The labour leader said the minimum wage has to increase gradually towards the level of living wages, such that every worker can work reasonable hours and still get a decent living.
“The garment workers are toiling 60 to 62 hours a week in the factories—they don't have any life. This is unhealthy and inhumane, and it is being seen by the consumers around the world.”
He, however, said the 77 percent increase in minimum wage to Tk 5,300, or $67 a month, is a step in the right direction. “But the annual revision of the minimum wage needs to continue.”
The IndustriALL general secretary went on to urge the factory owners not to be afraid of implementing the minimum wage, as wages are increasing in Bangladesh's competitor countries.
“It means Bangladesh will maintain its competitive position. Brands will not move away because of the minimum wage. On the contrary, the brands support the idea of a living wage.”
He said Indonesian workers' minimum wage stands at over $200 a month, both China's and Thailand's $200 and Cambodia's $100. “If we don't care for the workers, there will be social unrest.”
Forty percent of the garment factories are yet to implement the minimum wage, Raina said, citing a recent study by the BGMEA.
“Obviously, this is a problem—we are working on it.”
The union leader said there are changes and amendments in the positive direction under the labour law. “But they are not enough. The labour law in Bangladesh is not compliant yet with the norms
of the International Labour Organisation.”
“As long as this is the situation, the United States will not change its decision on Generalised System of Preference. The European Union is also following the development closely and may take a decision.”

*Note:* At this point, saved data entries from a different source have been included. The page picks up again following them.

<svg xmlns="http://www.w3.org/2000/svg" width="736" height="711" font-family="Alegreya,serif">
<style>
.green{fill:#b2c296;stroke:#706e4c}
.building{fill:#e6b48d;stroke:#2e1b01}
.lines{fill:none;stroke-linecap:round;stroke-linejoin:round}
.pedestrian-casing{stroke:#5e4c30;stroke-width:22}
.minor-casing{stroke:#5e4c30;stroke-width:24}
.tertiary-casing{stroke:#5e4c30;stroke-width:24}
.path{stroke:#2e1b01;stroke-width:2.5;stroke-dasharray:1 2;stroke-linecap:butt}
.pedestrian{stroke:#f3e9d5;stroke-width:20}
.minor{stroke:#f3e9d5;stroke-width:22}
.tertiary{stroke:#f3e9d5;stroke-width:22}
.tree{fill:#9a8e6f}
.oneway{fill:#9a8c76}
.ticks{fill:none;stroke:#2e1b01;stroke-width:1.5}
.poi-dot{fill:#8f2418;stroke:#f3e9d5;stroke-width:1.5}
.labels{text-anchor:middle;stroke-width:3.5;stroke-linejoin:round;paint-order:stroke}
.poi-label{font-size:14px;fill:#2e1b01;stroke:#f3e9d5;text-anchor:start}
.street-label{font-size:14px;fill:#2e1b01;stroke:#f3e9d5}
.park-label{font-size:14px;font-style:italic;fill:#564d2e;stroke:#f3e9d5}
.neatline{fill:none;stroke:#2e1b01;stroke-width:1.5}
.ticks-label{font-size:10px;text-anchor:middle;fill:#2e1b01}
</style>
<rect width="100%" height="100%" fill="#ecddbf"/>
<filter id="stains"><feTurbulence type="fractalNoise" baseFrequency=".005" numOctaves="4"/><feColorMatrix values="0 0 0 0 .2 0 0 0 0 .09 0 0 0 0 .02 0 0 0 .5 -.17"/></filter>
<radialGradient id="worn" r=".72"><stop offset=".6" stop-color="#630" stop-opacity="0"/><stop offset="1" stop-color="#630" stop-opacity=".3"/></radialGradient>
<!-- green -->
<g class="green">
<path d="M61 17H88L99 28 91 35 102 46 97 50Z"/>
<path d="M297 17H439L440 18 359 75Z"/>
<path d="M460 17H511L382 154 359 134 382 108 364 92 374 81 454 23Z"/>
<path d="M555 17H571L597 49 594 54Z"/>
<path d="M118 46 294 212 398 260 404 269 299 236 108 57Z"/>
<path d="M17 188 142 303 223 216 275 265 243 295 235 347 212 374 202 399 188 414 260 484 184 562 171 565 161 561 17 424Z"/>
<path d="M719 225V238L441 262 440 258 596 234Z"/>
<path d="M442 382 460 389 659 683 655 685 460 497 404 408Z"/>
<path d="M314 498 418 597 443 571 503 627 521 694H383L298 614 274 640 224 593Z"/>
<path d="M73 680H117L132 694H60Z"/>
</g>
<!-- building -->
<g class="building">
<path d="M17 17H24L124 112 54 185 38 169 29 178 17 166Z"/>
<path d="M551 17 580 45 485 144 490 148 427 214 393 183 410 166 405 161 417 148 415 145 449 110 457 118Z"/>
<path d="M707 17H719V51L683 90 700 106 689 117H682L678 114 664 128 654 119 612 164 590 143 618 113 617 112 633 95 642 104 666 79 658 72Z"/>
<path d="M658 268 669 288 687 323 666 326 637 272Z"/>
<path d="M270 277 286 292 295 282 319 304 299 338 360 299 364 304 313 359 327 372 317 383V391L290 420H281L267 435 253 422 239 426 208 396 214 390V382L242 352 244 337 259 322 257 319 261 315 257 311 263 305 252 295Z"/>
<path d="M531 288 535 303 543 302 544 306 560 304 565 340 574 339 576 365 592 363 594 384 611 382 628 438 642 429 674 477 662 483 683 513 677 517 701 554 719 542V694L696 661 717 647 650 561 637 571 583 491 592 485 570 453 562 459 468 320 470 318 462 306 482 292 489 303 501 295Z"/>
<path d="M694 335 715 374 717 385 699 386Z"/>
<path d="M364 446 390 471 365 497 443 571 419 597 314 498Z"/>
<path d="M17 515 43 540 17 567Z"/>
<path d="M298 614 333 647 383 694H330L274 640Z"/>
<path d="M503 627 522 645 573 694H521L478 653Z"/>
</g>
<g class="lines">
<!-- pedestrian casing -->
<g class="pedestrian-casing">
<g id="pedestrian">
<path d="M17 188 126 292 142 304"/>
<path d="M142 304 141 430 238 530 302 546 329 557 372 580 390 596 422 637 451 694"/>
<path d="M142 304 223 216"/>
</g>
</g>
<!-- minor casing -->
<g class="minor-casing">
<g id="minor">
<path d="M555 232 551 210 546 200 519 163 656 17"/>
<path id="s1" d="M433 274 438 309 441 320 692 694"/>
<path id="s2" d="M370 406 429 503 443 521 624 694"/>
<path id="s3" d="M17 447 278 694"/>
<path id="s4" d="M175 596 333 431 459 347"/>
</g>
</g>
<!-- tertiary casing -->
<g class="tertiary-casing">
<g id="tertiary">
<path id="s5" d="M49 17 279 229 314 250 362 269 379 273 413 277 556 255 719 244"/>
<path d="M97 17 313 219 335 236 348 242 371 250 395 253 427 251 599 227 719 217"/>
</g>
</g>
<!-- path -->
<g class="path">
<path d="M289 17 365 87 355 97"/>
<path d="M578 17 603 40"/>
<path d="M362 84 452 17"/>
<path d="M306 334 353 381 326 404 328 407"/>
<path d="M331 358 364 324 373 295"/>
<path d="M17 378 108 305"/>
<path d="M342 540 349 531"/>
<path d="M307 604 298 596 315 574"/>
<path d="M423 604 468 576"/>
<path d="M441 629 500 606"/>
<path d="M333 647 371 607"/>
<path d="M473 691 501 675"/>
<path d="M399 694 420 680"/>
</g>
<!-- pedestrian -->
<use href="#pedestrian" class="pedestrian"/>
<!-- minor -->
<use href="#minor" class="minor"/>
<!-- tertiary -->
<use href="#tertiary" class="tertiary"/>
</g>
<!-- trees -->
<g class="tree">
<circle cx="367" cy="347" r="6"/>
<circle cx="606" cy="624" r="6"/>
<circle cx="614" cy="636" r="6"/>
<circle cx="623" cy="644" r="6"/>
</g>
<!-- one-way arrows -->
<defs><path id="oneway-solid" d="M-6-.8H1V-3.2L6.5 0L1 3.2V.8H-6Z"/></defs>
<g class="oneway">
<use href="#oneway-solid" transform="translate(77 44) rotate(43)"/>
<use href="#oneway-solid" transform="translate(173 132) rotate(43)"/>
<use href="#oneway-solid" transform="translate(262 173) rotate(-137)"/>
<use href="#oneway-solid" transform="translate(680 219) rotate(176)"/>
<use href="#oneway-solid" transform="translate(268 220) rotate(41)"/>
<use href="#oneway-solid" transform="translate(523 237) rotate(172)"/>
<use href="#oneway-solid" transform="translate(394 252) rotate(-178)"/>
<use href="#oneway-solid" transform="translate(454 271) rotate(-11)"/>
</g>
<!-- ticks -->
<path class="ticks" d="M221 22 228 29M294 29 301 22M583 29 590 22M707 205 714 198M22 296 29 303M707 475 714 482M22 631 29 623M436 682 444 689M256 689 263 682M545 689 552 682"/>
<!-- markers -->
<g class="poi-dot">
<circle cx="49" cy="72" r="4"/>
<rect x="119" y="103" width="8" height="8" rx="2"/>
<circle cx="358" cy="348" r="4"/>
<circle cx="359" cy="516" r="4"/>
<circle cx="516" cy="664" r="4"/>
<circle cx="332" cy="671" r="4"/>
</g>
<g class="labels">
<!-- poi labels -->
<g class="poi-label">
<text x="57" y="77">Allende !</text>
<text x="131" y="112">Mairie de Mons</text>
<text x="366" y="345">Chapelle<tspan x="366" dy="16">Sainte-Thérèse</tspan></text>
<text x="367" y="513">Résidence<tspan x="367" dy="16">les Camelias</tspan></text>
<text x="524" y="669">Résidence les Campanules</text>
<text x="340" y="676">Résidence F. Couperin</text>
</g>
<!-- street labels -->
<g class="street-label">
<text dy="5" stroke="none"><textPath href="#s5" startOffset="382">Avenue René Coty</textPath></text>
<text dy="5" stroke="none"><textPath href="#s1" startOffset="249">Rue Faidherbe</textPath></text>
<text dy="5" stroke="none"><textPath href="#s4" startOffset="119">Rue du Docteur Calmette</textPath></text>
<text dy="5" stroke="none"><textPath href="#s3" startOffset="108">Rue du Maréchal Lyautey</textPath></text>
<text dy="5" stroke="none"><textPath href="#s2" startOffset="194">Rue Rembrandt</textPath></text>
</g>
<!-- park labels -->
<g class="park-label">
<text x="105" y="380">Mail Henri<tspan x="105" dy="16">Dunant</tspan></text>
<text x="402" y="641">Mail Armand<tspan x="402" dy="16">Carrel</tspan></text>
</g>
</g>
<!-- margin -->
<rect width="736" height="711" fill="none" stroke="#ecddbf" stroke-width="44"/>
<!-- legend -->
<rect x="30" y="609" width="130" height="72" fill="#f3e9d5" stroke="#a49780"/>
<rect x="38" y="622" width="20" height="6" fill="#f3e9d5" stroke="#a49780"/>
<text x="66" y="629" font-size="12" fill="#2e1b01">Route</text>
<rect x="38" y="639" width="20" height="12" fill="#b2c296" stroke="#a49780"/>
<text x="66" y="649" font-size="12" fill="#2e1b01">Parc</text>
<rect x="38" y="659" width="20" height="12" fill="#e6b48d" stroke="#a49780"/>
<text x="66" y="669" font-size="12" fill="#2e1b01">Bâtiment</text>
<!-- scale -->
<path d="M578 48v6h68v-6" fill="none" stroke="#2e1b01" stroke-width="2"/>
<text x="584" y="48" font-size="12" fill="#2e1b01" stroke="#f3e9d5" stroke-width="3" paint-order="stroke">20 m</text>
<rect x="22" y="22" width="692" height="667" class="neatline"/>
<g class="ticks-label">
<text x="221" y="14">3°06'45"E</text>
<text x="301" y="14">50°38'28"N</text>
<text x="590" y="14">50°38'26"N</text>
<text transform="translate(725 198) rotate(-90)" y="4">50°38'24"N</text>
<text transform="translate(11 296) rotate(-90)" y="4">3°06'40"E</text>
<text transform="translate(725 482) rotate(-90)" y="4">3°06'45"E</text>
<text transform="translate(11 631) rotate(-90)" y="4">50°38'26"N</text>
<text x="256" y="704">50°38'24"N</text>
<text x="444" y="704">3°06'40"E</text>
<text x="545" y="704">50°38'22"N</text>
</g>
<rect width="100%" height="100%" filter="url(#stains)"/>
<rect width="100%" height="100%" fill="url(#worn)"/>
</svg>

Raina said he would raise all the points during his discussion with the government.
“We will ask the government to continue to work on the labour law reform, especially concerning the export processing zones.”
The IndustriALL general secretary said the global federation union would work to make the country's garment industry safe and sustainable in five years.
He said the government approval for over 100 trade unions, covering 40,000 workers, last year is a positive step.
“This year there will be unions in another 100 factories,” Raina said, adding that the IndustriALL plans to organise training programmes in association with the BGMEA to educate the newly set up trade unions and the factory management representatives on how to create a win-win solution in the workplace.
But setting up trade unions alone is not enough, as factory workers involved in forming unions in the past were unilaterally fired, he said.
Raina also disclosed how the American brands declined to join the Accord.
“The IndustriALL wanted to get the American brands and buyers to the Accord. We worked very hard on that. Wal-Mart never replied. They even participated in one negotiation and they just sat there and said nothing during the two days.”
Wal-Mart is the largest single buyer of Bangladeshi garment products.
Raina said there were some negotiations with another American brand GAP but it finally fell through. Other brands never came forward.
He went on to say that the IndustriALL would conduct a big public campaign to show how unserious the Alliance, a platform of 26 American brands, is.
Sudhershan Rao Sarde, secretary of IndustriALL Global Union for South Asia, Nazrul Islam Khan, president of IndustriALL Bangladesh Council, and Ramesh Chandra Roy, secretary general of IndustriALL Bangladesh Council, were present at the press conference.
Geneva-based IndustriALL Global Union represents 50 million workers in 140 countries.